Clinical Text Summarization: Adapting Large Language Models Can Outperform Human Experts

Dave Van Veen,Cara Van Uden,Louis Blankemeier,Jean-Benoit Delbrouck,Asad Aali,Christian Bluethgen,Anuj Pareek,Malgorzata Polacin,William Collins,Neera Ahuja,Curtis P. Langlotz,Jason Hom,Sergios Gatidis,John Pauly,Akshay S. Chaudhari

from arxiv, 23 pages, 22 figures

Sifting through vast textual data and summarizing key information imposes a substantial burden on how clinicians allocate their time. Although large language models (LLMs) have shown immense promise in natural language processing (NLP) tasks, their efficacy across diverse clinical summarization tasks has not yet been rigorously examined. In this work, we employ domain adaptation methods on eight LLMs, spanning six datasets and four distinct summarization tasks: radiology reports, patient questions, progress notes, and doctor-patient dialogue. Our thorough quantitative assessment reveals trade-offs between models and adaptation methods in addition to instances where recent advances in LLMs may not lead to improved results. Further, in a clinical reader study with six physicians, we depict that summaries from the best adapted LLM are preferable to human summaries in terms of completeness and correctness. Our ensuing qualitative analysis delineates mutual challenges faced by both LLMs and human experts. Lastly, we correlate traditional quantitative NLP metrics with reader study scores to enhance our understanding of how these metrics align with physician preferences. Our research marks the first evidence of LLMs outperforming human experts in clinical text summarization across multiple tasks. This implies that integrating LLMs into clinical workflows could alleviate documentation burden, empowering clinicians to focus more on personalized patient care and other irreplaceable human aspects of medicine.
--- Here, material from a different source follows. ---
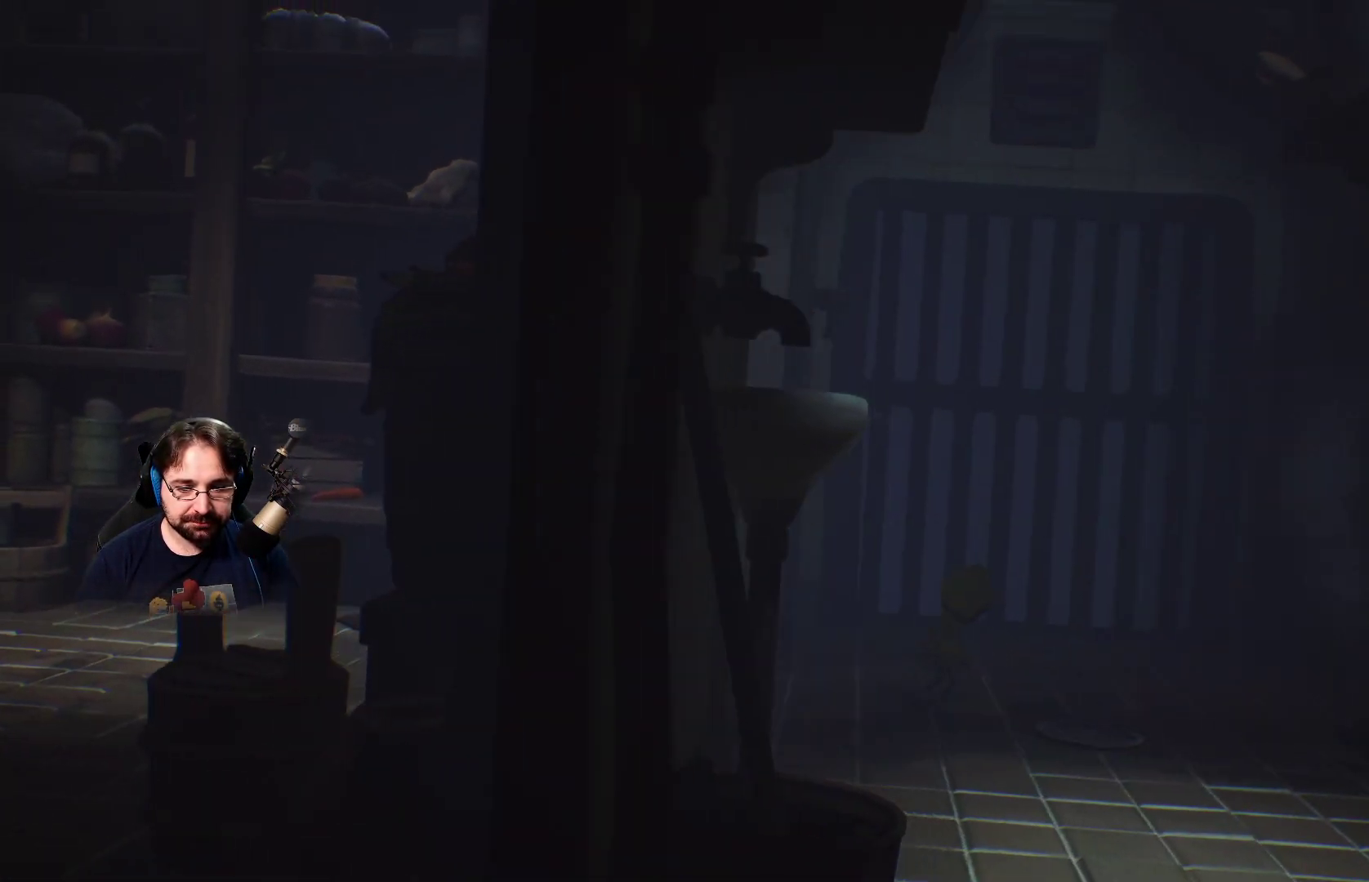
{"buttons": [], "left_stick": "down-right", "right_stick": "center", "events": []}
翻译：从海量文本数据中筛选并提炼关键信息，给临床医生的时间分配带来了沉重负担。尽管大型语言模型（LLMs）在自然语言处理（NLP）任务中展现出巨大潜力，但其在多样化临床摘要任务中的效能尚未经过严格检验。本研究对八种LLM采用领域适配方法，涵盖六个数据集和四项不同摘要任务：放射学报告、患者问题、病程记录及医患对话。通过全面的定量评估，我们揭示了模型与适配方法间的权衡，并发现LLM的最新进展未必总能带来效果提升。此外，在由六名医生参与的临床读者研究中，我们表明最佳适配LLM生成的摘要在完整性和正确性方面优于人类撰写的摘要。随后的定性分析阐明了LLM与人类专家共同面临的挑战。最后，我们将传统定量NLP指标与读者研究评分相关联，以增进对这些指标与医生偏好之间一致性的理解。本研究首次证实LLM在多项临床文本摘要任务中表现优于人类专家。这意味着将LLM整合至临床工作流程可减轻文书负担，使临床医生能够更专注于个性化患者护理及其他不可替代的医学人文领域。